Vl = 3 volts across the load
Ro = what I'm trying to find
Vi = voltage on the circuit
R1 = 10k ohms
R2 = 5k ohms

 

[damon669]

That formula came from my notes

 

[damon669]

voltage division.

is it correct then?

 

[mfb]

R1 = 10k ohms

There is no 10kOhm-resistor in your network.

That formula came from my notes

It should come together with a circuit where you can apply it. You cannot just use a formula for some circuit here.

 

[damon669]

10k ohm is the max position of the slider @ 9V

 

[mfb]

Sure, but 10kOhm is not a single resistor in your network.
The maximal position of your slider is not the solution to this problem.

 

[damon669]

If the slider was at 5k ohm would that not give 3 volts across the load?

 

[mfb]

It would, but I think it is an accident that the formula gives the right result.
Try to do the same calculation for 0V, 9V and 4V, and see what you get (and show what you plugged in where please). Are the results reasonable?

 

[damon669]

Can this be done without using a Quadratic equation?

 

[rude man]

No, but it's a piece of cake - especially if you use Wolfram Alpha!

 

[damon669]

so you DO have to use a Quadratic to solve then

 

[rude man]

so you DO have to use a Quadratic to solve then

Yes.

 

[damon669]

OK this is what i got then

Let p represent the position of the ‘pot’ slider where 0≤p≤1 (i.e. the proportion of the ‘pot’ resistance that is in parallel with the load resistor). For p=0 the slider is at the bottom (minimum resistance) and for p=1 the slider is at the top (maximum resistance). The equivalent circuit is shown below.

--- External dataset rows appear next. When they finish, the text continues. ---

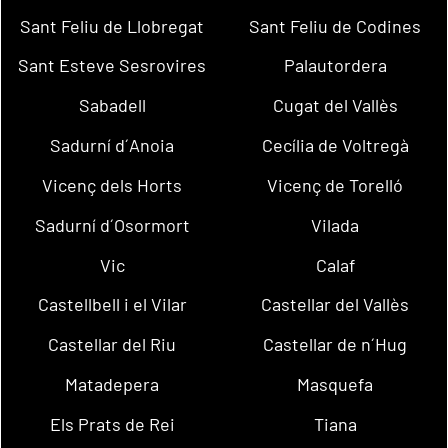
Sant Feliu de Llobregat
Sant Feliu de Codines
Sant Esteve Sesrovires
Palautordera
Sabadell
Cugat del Vallès
Sadurní d´Anoia
Cecília de Voltregà
Vicenç dels Horts
Vicenç de Torelló
Sadurní d´Osormort
Vilada
Vic
Calaf
Castellbell i el Vilar
Castellar del Vallès
Castellar del Riu
Castellar de n´Hug
Matadepera
Masquefa
Els Prats de Rei
Tiana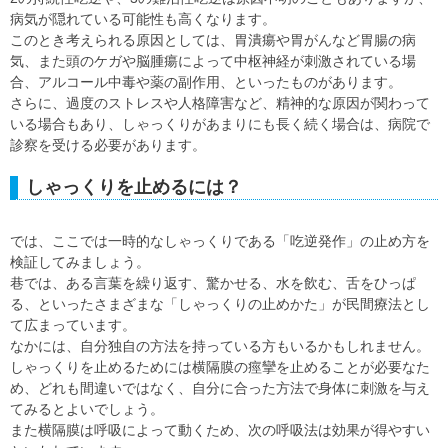
病気が隠れている可能性も高くなります。
このとき考えられる原因としては、胃潰瘍や胃がんなど胃腸の病
気、また頭のケガや脳腫瘍によって中枢神経が刺激されている場
合、アルコール中毒や薬の副作用、といったものがあります。
さらに、過度のストレスや人格障害など、精神的な原因が関わって
いる場合もあり、しゃっくりがあまりにも長く続く場合は、病院で
診察を受ける必要があります。
しゃっくりを止めるには？
では、ここでは一時的なしゃっくりである「吃逆発作」の止め方を
検証してみましょう。
巷では、ある言葉を繰り返す、驚かせる、水を飲む、舌をひっぱ
る、といったさまざまな「しゃっくりの止めかた」が民間療法とし
て広まっています。
なかには、自分独自の方法を持っている方もいるかもしれません。
しゃっくりを止めるためには横隔膜の痙攣を止めることが必要なた
め、どれも間違いではなく、自分に合った方法で身体に刺激を与え
てみるとよいでしょう。
また横隔膜は呼吸によって動くため、次の呼吸法は効果が得やすい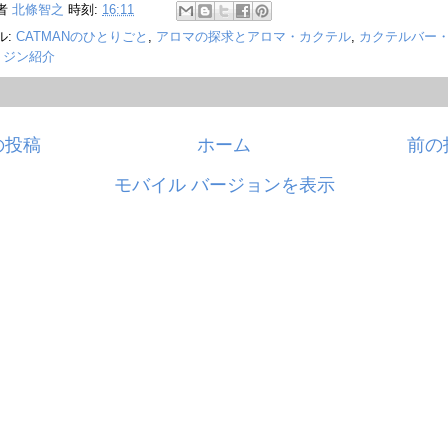
者
北條智之
時刻:
16:11
ル:
CATMANのひとりごと
,
アロマの探求とアロマ・カクテル
,
カクテルバー
,
ジン紹介
の投稿
ホーム
前の
モバイル バージョンを表示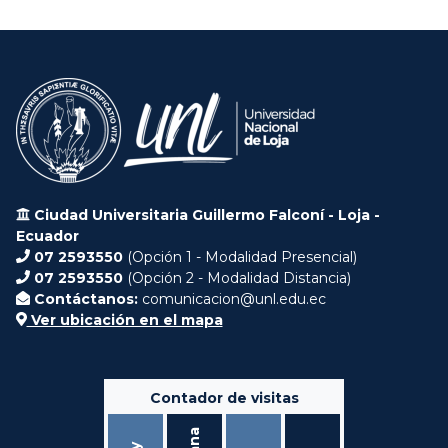
Ciudad Universitaria Guillermo Falconí - Loja -
Ecuador
07 2593550
(Opción 1 - Modalidad Presencial)
07 2593550
(Opción 2 - Modalidad Distancia)
Contáctanos:
comunicacion@unl.edu.ec
Ver ubicación en el mapa
Contador de visitas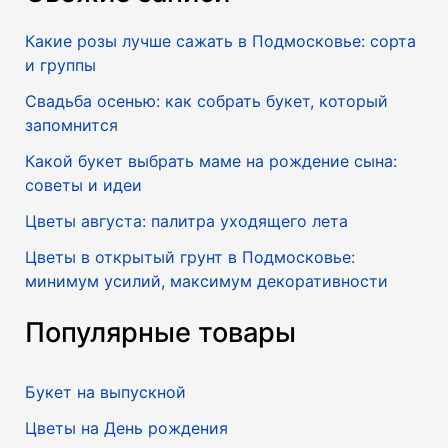
Какие розы лучше сажать в Подмосковье: сорта
и группы
Свадьба осенью: как собрать букет, который
запомнится
Какой букет выбрать маме на рождение сына:
советы и идеи
Цветы августа: палитра уходящего лета
Цветы в открытый грунт в Подмосковье:
минимум усилий, максимум декоративности
Популярные товары
Букет на выпускной
Цветы на День рождения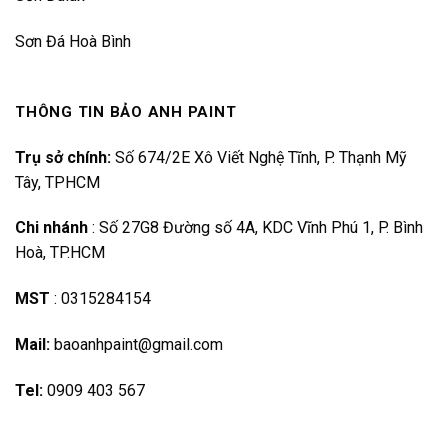
Sơn Đá Hoà Bình
THÔNG TIN BẢO ANH PAINT
Trụ sở chính:
Số 674/2E Xô Viết Nghệ Tĩnh, P. Thạnh Mỹ
Tây, TPHCM
Chi nhánh
:
Số 27G8 Đường số 4A, KDC Vĩnh Phú 1, P. Bình
Hoà, TP.HCM
MST
:
0315284154
Mail:
baoanhpaint@gmail.com
Tel:
0909 403 567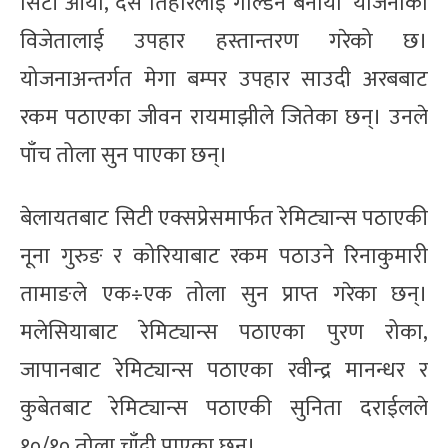
सिटी आयो, दसैँ तिहारलाई गोल्डेन बनायो’ योजनाका
विजेतालाई उपहार हस्तान्तरण गरेको छ।
योजनाअन्तर्गत मेगा बम्पर उपहार साउदी अरबबाट
रकम पठाएका जीवन रायमाझीले जितेका छन्। उनले
पाँच तोला सुन पाएका छन्।
बेलायतबाट सिटी एक्सप्रेसमार्फत रेमिट्यान्स पठाएकी
नूना गुरुङ र कोरियाबाट रकम पठाउने रिनाकुमारी
तामाङले एक÷एक तोला सुन प्राप्त गरेका छन्।
मलेसियाबाट रेमिट्यान्स पठाएका पुरण रोका,
जापानबाट रेमिट्यान्स पठाएका रवीन्द्र मानन्धर र
कुबेतबाट रेमिट्यान्स पठाएकी सुनिता दराईलले
१०/१० तोला चाँदी पाएका छन्।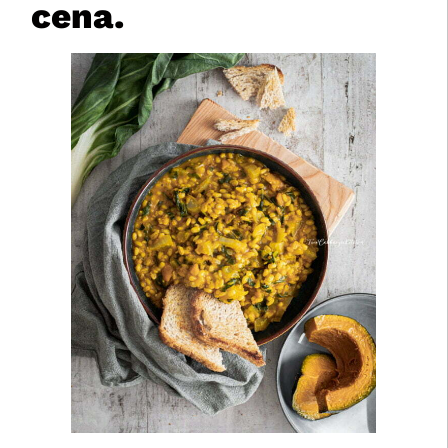
cena.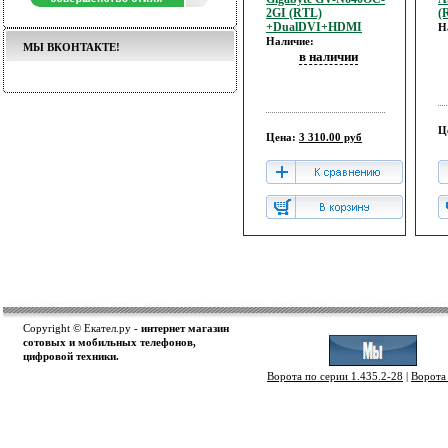
2GI (RTL)
(
+DualDVI+HDMI
Н
Наличие:
МЫ ВКОНТАКТЕ!
в наличии
Ц
Цена:
3 310.00 руб
Copyright © Екател.ру -
интернет магазин
сотовых и мобильных телефонов,
цифровой техники.
Ворота по серии 1.435.2-28
|
Ворота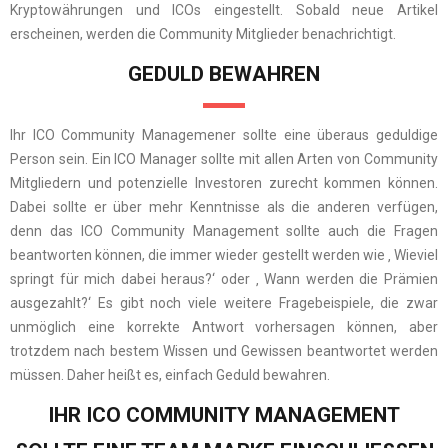
Kryptowährungen und ICOs eingestellt. Sobald neue Artikel
erscheinen, werden die Community Mitglieder benachrichtigt.
GEDULD BEWAHREN
Ihr ICO Community Managemener sollte eine überaus geduldige
Person sein. Ein ICO Manager sollte mit allen Arten von Community
Mitgliedern und potenzielle Investoren zurecht kommen können.
Dabei sollte er über mehr Kenntnisse als die anderen verfügen,
denn das ICO Community Management sollte auch die Fragen
beantworten können, die immer wieder gestellt werden wie ‚ Wieviel
springt für mich dabei heraus?‘ oder ‚ Wann werden die Prämien
ausgezahlt?‘ Es gibt noch viele weitere Fragebeispiele, die zwar
unmöglich eine korrekte Antwort vorhersagen können, aber
trotzdem nach bestem Wissen und Gewissen beantwortet werden
müssen. Daher heißt es, einfach Geduld bewahren.
IHR ICO COMMUNITY MANAGEMENT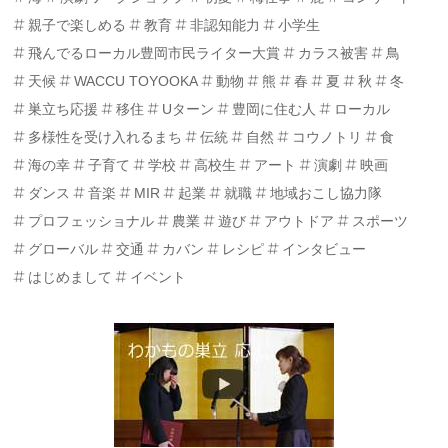
親子で楽しめる
教育
非認知能力
小学生
飛んでるローカル豊岡市民ライター大賞
カラス被害
鳥
天候
WACCU TOYOOKA
動物
熊
春
夏
秋
冬
巣立ち応援
移住
Uターン
豊岡に住む人
ローカル
多様性を受け入れるまち
伝統
自然
コウノトリ
食
海の幸
子育て
学校
高校生
アート
演劇
映画
ダンス
音楽
MIR
起業
就職
地域おこし協力隊
プロフェッショナル
農業
遊び
アウトドア
スポーツ
グローバル
交通
カバン
レシピ
インタビュー
はじめまして
イベント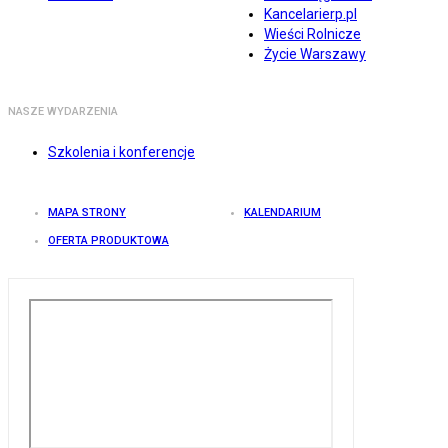
Kancelarierp.pl
Wieści Rolnicze
Życie Warszawy
NASZE WYDARZENIA
Szkolenia i konferencje
MAPA STRONY
KALENDARIUM
OFERTA PRODUKTOWA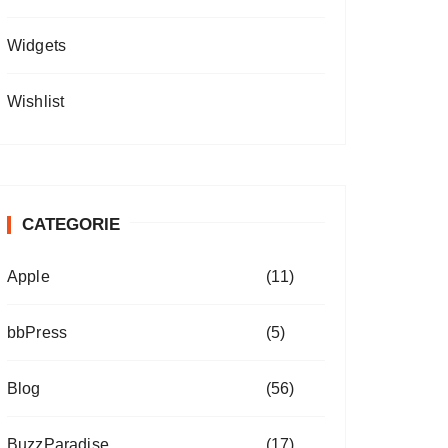
Widgets
Wishlist
CATEGORIE
Apple
(11)
bbPress
(5)
Blog
(56)
BuzzParadise
(17)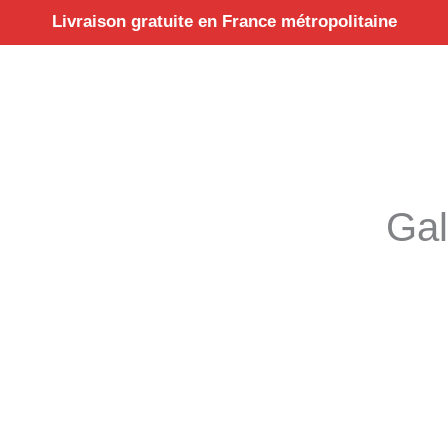
Aller
Livraison gratuite en France métropolitaine
au
contenu
Gal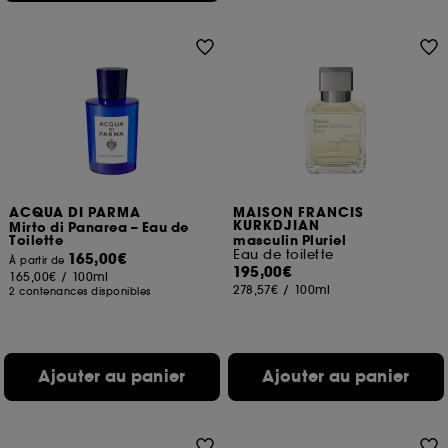
ACQUA DI PARMA
MAISON FRANCIS
KURKDJIAN
Mirto di Panarea – Eau de
Toilette
masculin Pluriel
Eau de toilette
165,00€
À partir de
195,00€
165,00€
/
100ml
278,57€
/
100ml
2 contenances disponibles
Ajouter au panier
Ajouter au panier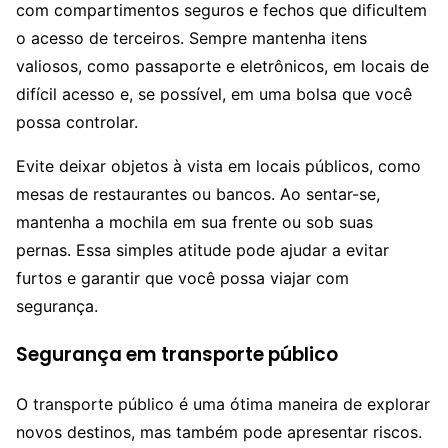
com compartimentos seguros e fechos que dificultem
o acesso de terceiros. Sempre mantenha itens
valiosos, como passaporte e eletrônicos, em locais de
difícil acesso e, se possível, em uma bolsa que você
possa controlar.
Evite deixar objetos à vista em locais públicos, como
mesas de restaurantes ou bancos. Ao sentar-se,
mantenha a mochila em sua frente ou sob suas
pernas. Essa simples atitude pode ajudar a evitar
furtos e garantir que você possa viajar com
segurança.
Segurança em transporte público
O transporte público é uma ótima maneira de explorar
novos destinos, mas também pode apresentar riscos.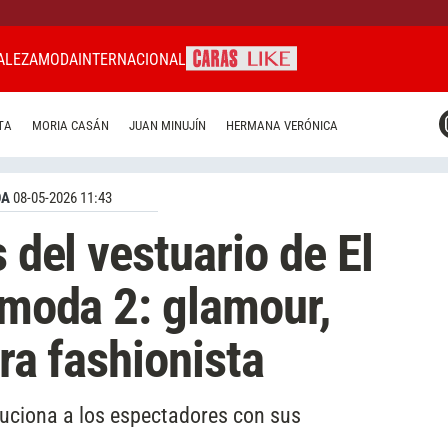
ALEZA
MODA
INTERNACIONAL
CARAS MIAMI
TA
MORIA CASÁN
JUAN MINUJÍN
HERMANA VERÓNICA
CARAS BRASIL
CARAS URUGUAY
DA
08-05-2026 11:43
s del vestuario de El
a moda 2: glamour,
ura fashionista
oluciona a los espectadores con sus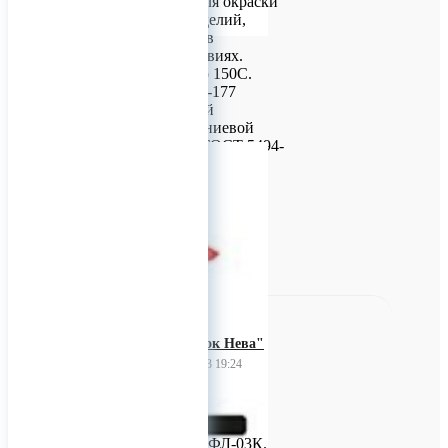
предназначается для окраски
конструкций и изделий,
эксплуатируемых в
атмосферных условиях.
Термостойкость до 150С.
Состав: Краска БТ-177
представляет собой
суспензию алюминиевой
пудры ПАП-2 по ГОСТ 5494-
71 в лаке БТ-577.
0
"Завод красок Нева"
25 февраля 2023 19:24
Грунт ФЛ-03К
Предлагаем грунт ФЛ-03К.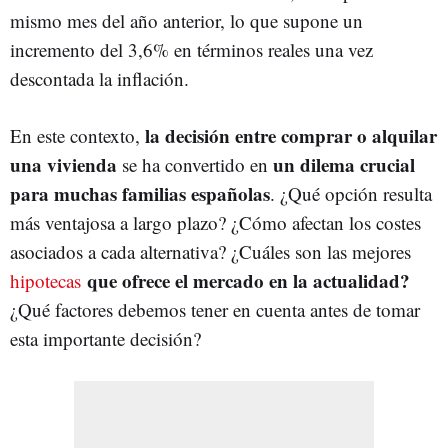
mismo mes del año anterior, lo que supone un
incremento del 3,6% en términos reales una vez
descontada la inflación.
la decisión entre comprar o alquilar
En este contexto,
una vivienda
un dilema crucial
se ha convertido en
para muchas familias españolas
. ¿Qué opción resulta
más ventajosa a largo plazo? ¿Cómo afectan los costes
asociados a cada alternativa? ¿Cuáles son las mejores
que ofrece el mercado en la actualidad?
hipotecas
¿Qué factores debemos tener en cuenta antes de tomar
esta importante decisión?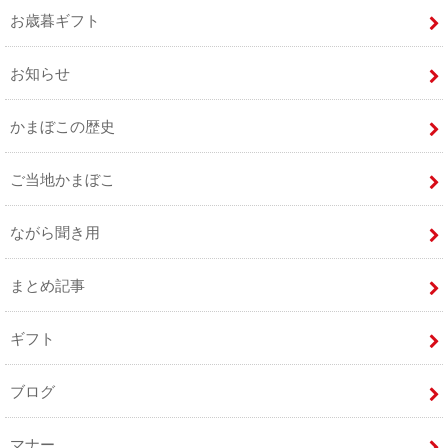
お歳暮ギフト
お知らせ
かまぼこの歴史
ご当地かまぼこ
ながら聞き用
まとめ記事
ギフト
ブログ
マナー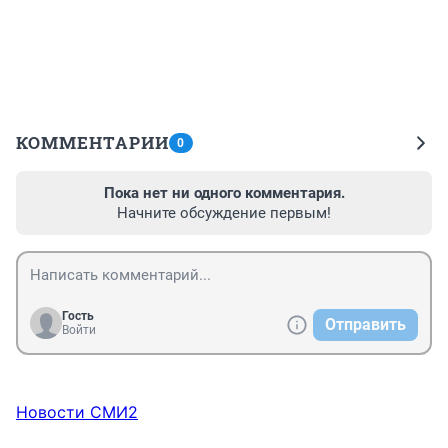
КОММЕНТАРИИ
0
Пока нет ни одного комментария.
Начните обсуждение первым!
Гость
Отправить
Войти
Новости СМИ2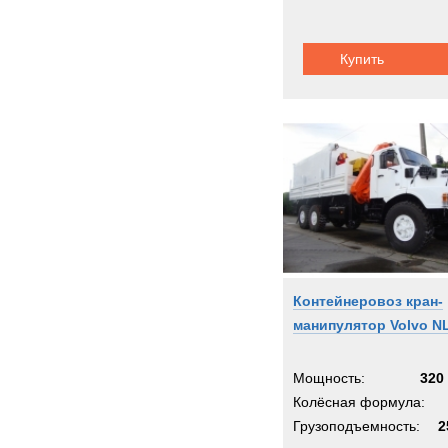
Купить
Контейнеровоз кран-
манипулятор Volvo N
Мощность:
320 
Колёсная формула:
Грузоподъемность:
2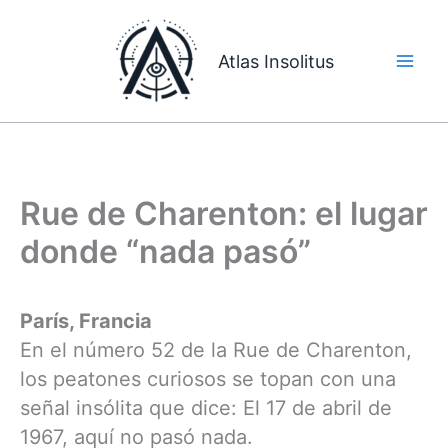
Ir
al
Atlas Insolitus
contenido
Rue de Charenton: el lugar
donde “nada pasó”
París, Francia
En el número 52 de la Rue de Charenton,
los peatones curiosos se topan con una
señal insólita que dice: El 17 de abril de
1967, aquí no pasó nada.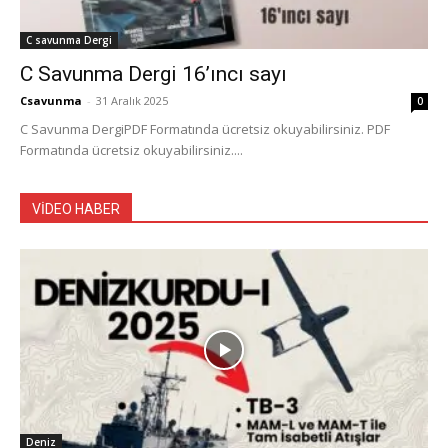
C savunma Dergi
C Savunma Dergi 16’ıncı sayı
Csavunma
-
31 Aralık 2025
0
C Savunma DergiPDF Formatında ücretsiz okuyabilirsiniz. PDF
Formatında ücretsiz okuyabilirsiniz....
VİDEO HABER
Deniz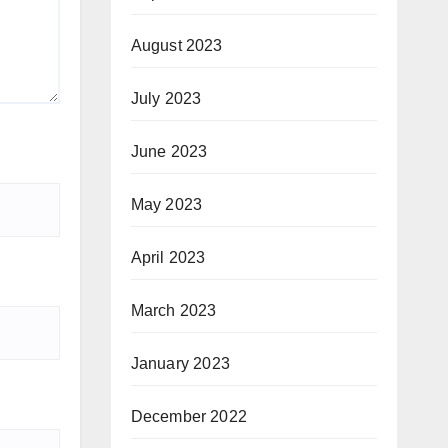
August 2023
July 2023
June 2023
May 2023
April 2023
March 2023
January 2023
December 2022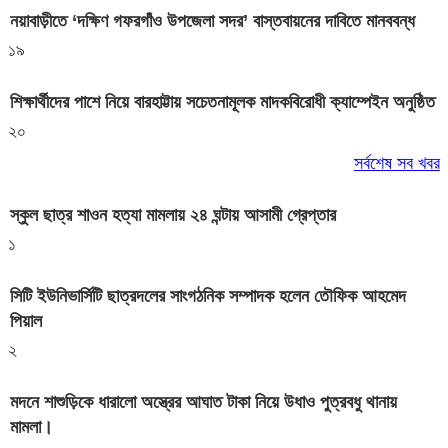
নয়াবাড়ীতে ‘দক্ষিণ গফরগাঁও উপজেলা সদর’ বাস্তবায়নের দাবিতে মানববন্ধ
১৯
শিক্ষার্থীদের পাশে নিয়ে বারহাট্টায় সচেতনামূলক মাদকবিরোধী ক্যাম্পেইন অনুষ্ঠিত
২০
সর্বশেষ সব খবর
স্কুল ছাত্র শাওন হত্যা মামলায় ২৪ ঘন্টায় আসামী গ্রেপ্তার
১
সিটি ইউনিভার্সিটি ছাত্রদলের সাংগঠনিক সম্পাদক হলেন তৌফিক আহমেদ
পিয়াল
২
মদনে শাশুড়িকে ধারালো অস্ত্রের আঘাত টাকা নিয়ে উধাও পুত্রবধু থানায়
মামলা।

The parallel resistance R_P is given by

R_P=(10p×5)/(10p+5) kΩ

=50p/(10p+5) kΩ

=10p/(2p+1) kΩ

and the current I is given by

I=9/〖10(1-p)+R〗_P
=9/(10(1-p)+R_P ) mA

 
The voltage V_L across R_P is

V_L=I×R_P

=(9R_P)/(10(1-p)+R_P )

=(9×10p)/(10(1-p)(2p+1)+10p)

Now V_L=3 so

3=(9×10p)/(10(1-p)(2p+1)+10p)

3=9p/((1-p)(2p+1)+p)

(1-p)(2p+1)+p=3p

2p+1-2p^2-p+p=3p

0=2p^2+p-1

Therefore,
p=(-1±√(1-2(2)(-1) ))/(2×2)

=(-1±√9)/4

=(-1±3)/4

Since 0≤p≤1 then p=0.5. Thus the slider is at the midpoint position of the ‘pot’.
Check: R_P=2.5 kΩ which is in series with a resistance of 5 kΩ so the voltage V_L across the load is

V_L=(9×2.5)/(2.5+5)

=3 V

 

[rude man]

Looking good. I didn't check all your math but you have the right approach & the answer is of course correct also.